Kemarin, Kepala Dinas Tata Air Pemprov DKI, Teguh Hendrawan mengatakan, dirinya diperiksa soal pengadaan pompa air dan suku cadang tahun 2012-2014. Keterangan yang dikorek penyidik berkaitan dengan proses lelang, kontrak hingga pembayarannya.
"Di situ terkait dengan masalah penyidikan yah. Jadi untuk itu dimintai keterangan keterangan saja dari Dinas Tata Air. Kita sudah melengkapi data proses lelang sampai kontrak, pembayaran kita lengkapi semua hari ini," ucap Teguh.
Kata Teguh, Dinas Tata Air bermitra kerja dengan Komisi D yang diketuai Sanusi.
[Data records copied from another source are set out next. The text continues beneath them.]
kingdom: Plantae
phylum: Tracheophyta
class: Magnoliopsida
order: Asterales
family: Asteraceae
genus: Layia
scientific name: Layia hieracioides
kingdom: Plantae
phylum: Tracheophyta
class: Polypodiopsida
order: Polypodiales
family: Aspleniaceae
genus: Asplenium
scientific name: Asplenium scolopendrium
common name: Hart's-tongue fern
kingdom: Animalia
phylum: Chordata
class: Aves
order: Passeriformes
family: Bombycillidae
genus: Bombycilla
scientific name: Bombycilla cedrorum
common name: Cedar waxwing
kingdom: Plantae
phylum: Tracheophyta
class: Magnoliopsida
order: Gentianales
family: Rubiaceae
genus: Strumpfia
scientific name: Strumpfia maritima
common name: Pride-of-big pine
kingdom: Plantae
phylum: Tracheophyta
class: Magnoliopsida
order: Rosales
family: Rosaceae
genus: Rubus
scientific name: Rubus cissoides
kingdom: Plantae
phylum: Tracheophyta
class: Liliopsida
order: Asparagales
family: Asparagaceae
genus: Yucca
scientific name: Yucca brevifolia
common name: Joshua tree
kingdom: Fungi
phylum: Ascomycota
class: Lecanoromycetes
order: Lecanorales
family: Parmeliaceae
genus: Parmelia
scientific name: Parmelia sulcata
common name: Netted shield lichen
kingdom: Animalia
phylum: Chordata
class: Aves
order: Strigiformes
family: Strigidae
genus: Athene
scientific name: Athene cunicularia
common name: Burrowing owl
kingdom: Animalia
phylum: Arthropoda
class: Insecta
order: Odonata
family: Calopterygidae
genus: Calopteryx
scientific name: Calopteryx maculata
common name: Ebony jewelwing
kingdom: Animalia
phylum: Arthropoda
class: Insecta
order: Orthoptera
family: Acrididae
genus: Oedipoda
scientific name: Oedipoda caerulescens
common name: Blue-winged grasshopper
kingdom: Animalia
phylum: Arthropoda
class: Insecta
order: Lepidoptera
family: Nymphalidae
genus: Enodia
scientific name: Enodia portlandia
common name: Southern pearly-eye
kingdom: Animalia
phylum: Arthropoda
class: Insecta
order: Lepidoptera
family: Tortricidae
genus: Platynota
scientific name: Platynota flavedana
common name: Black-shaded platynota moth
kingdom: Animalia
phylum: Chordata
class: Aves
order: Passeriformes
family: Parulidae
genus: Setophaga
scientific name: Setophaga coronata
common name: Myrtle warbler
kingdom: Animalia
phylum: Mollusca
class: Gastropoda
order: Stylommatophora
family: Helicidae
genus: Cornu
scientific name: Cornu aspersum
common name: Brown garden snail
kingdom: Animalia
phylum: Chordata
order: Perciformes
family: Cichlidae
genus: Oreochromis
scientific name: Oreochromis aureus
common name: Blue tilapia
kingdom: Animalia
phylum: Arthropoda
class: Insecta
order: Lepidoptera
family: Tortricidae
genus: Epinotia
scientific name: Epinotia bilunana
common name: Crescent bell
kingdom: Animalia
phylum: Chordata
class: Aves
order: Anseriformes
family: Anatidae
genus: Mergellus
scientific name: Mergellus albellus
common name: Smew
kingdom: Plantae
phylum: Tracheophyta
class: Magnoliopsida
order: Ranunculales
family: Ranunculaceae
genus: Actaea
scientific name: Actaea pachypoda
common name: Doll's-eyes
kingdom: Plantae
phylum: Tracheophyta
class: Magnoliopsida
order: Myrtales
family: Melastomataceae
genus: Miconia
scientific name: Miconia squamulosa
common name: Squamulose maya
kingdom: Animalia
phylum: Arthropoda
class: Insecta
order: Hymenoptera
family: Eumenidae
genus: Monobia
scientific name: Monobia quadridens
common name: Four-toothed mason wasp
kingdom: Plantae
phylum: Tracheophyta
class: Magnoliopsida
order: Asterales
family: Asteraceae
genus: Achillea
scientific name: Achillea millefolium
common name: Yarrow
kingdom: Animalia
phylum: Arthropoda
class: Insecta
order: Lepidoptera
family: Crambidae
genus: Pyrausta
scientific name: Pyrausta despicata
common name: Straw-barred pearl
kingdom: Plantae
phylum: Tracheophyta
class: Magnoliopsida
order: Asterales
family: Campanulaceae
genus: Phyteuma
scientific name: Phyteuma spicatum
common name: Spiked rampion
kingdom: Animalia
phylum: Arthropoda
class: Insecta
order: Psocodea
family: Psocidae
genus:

Dengan Komisi D pula pembahasan anggaran dari tiap proyek di Dinas Tata Air dilakukan.
"Pompa air yang di sini maksudnya yang digunakan untuk belanja barang yang digunakan Dinas Tata Air oleh dua perusahaan. Nah ini mungkin pengembangan yah seperti itu," kata Teguh.
KPK menetapkan Mohamad Sanusi sebagai tersangka kasus dugaan pencucian uang. Penetapan ini bagian dari pengembangan terhadap kasus dugaan suap pembahasan Raperda Zonasi Wilayah Pesisir dan Pulau-Pulau Kecil (RWZP3K) Provinsi Jakarta dan Raperda tentang Rencana Tata Ruang (RTR) Kawasan Strategis Pantai Utara Jakarta.
Atas perbuatannya ini, KPK menjerat Sanusi dengan Pasal 3 atau Pasal 4 Undang-Undang Nomor 8 tahun 2010 tentang Pemberantasan dan Pencegahan Tindak Pidana Pencucian Uang (UU TPPU) juncto Pasal 55 ayat 1 ke-1 KUHP.
‎Sebelumnya, Sanusi juga sudah ditetapkan KPK sebagai tersangka dalam kasus dugaan suap pembahasan raperda reklamasi bersama dua orang lainya, yakni Presiden Direktur PT APL Ariesman Widjaja dan Personal Assistant PT APL Trinanda Prihantoro.
Sanusi diduga menerima suap sebesar Rp 2 miliar‎ dari PT APL terkait dengan pembahasan Raperda RWZP3K dan Raperda RTR Kawasan Pesisir Pantai Utara Jakarta oleh DPRD DKI. Di mana kedua raperda itu sudah tiga kali ditunda pembahasannya di tingkat rapat paripurna.